Scott saw that line of argument would not work and changed his tactics. “But, Hopwood, I need you here. There is no use in my staying here if you go away. I can’t find anything about what is going on if you are not here to tell me. I could not tell whether Foster was getting ready to burn down the camps or murder us all. If you stay here while I am away and will keep MacAndrews posted, he can take care of things all right.”
Hopwood scratched his head doubtfully for a minute and frowned his disappointment.
“I am not the only one who depends on you, you know,” Scott urged. “All the people on the other mountain over there depend on you for the news.”
That was the deciding argument.

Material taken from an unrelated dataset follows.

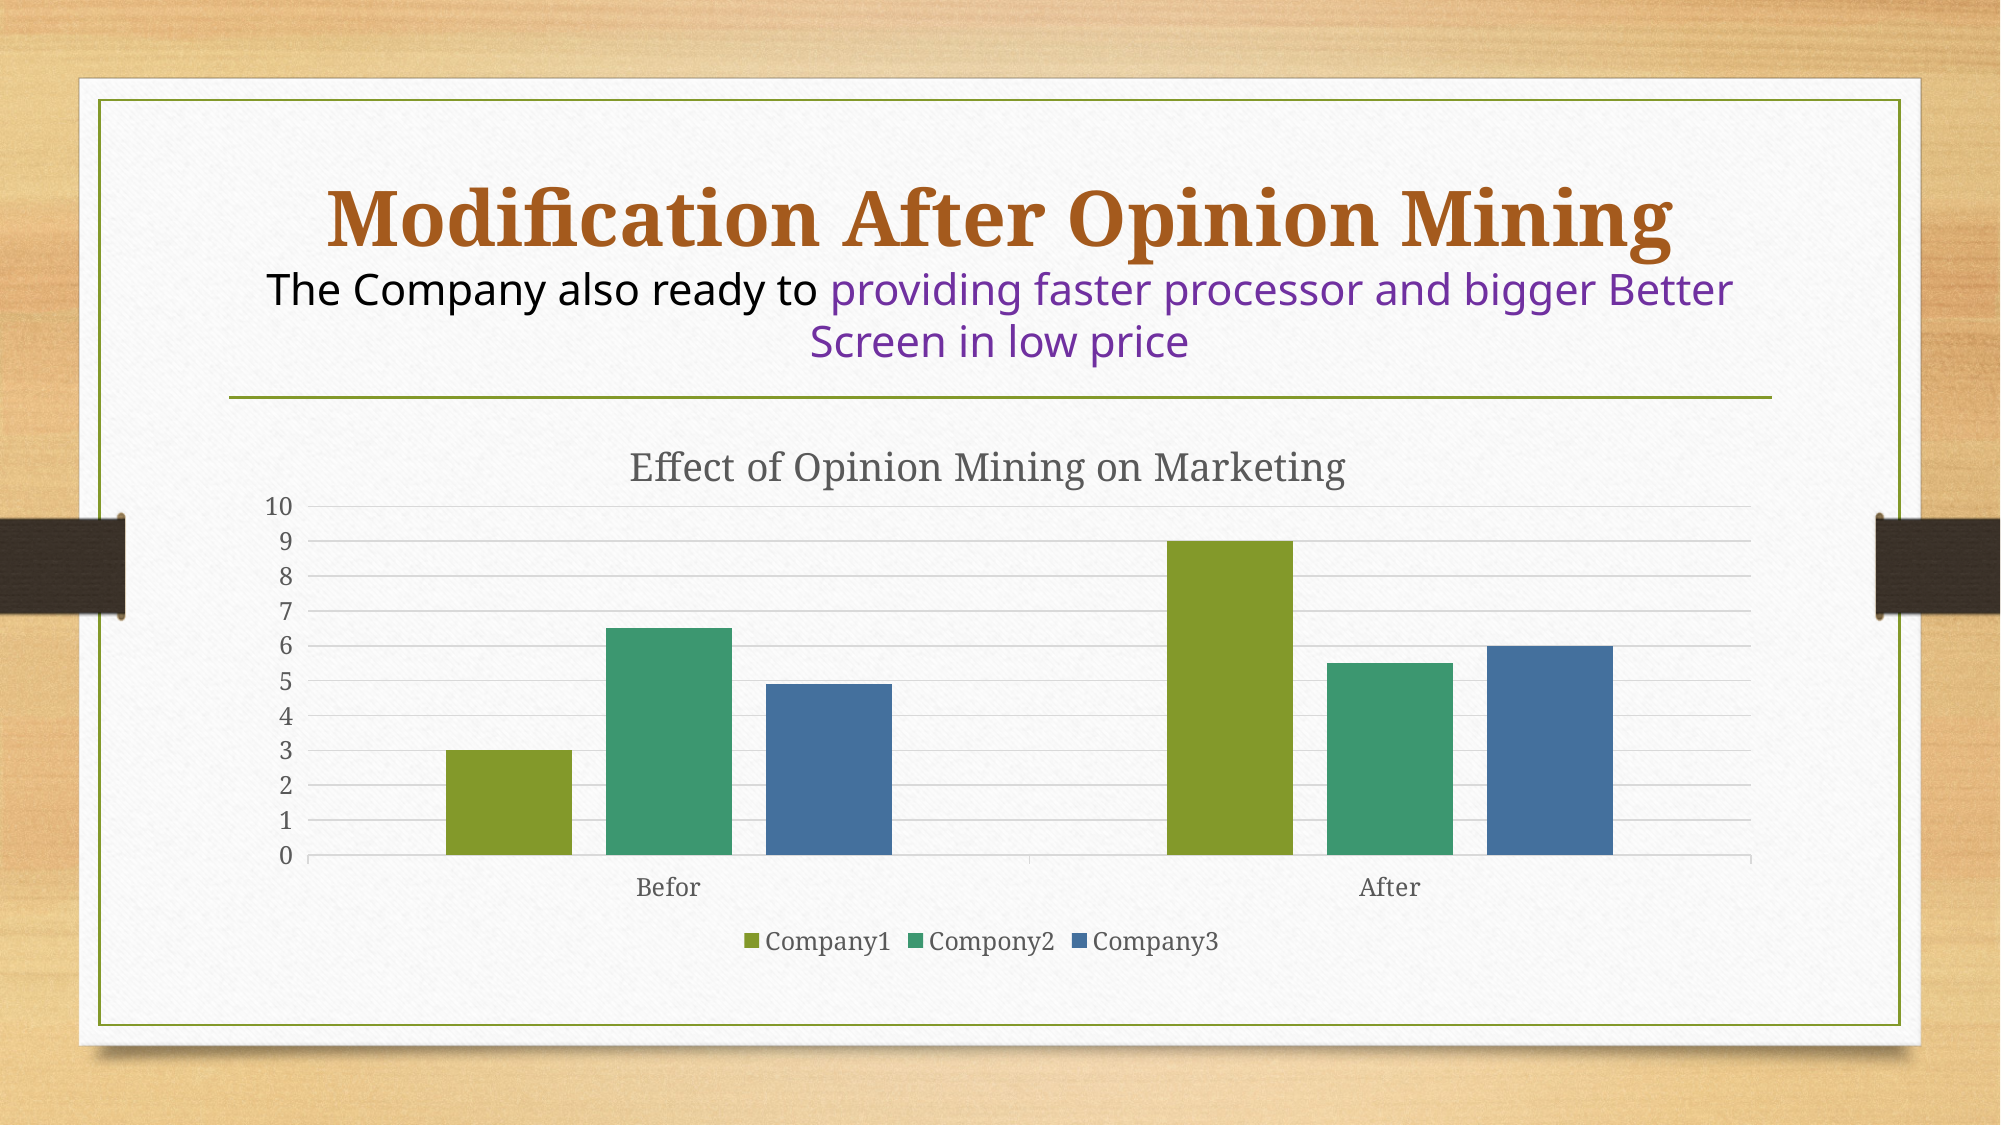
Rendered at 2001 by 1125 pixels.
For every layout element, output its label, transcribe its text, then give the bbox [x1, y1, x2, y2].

chart [212, 419, 1753, 964]
title Modification After Opinion Mining The Company also ready to providing faster processor and bigger Better Screen in low price [212, 161, 1788, 375]
picture [0, 0, 2001, 1125]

Hopwood had told Jarred that he was going to put Foster out of the way and he wanted the glory of doing it, but he had been doing things for other people all his life and he knew that there was some truth in what Scott said.
“Very well,” he said quietly. “I suppose I’d better stay, but I do wish that I could go. Some day I am going to do something I want to.”
It seemed so pathetic to any one who knew the history of Hopwood’s life that Scott was almost tempted to let him go. But he was afraid that Hopwood might fail in the mission through his limited knowledge of the world.
“Then if you will take a message to Mac Andrews that I am going and for him to put the crew to work in the morning as usual, I am going to start right away,” Scott said resolutely. The sooner he accomplished his purpose the safer he would be.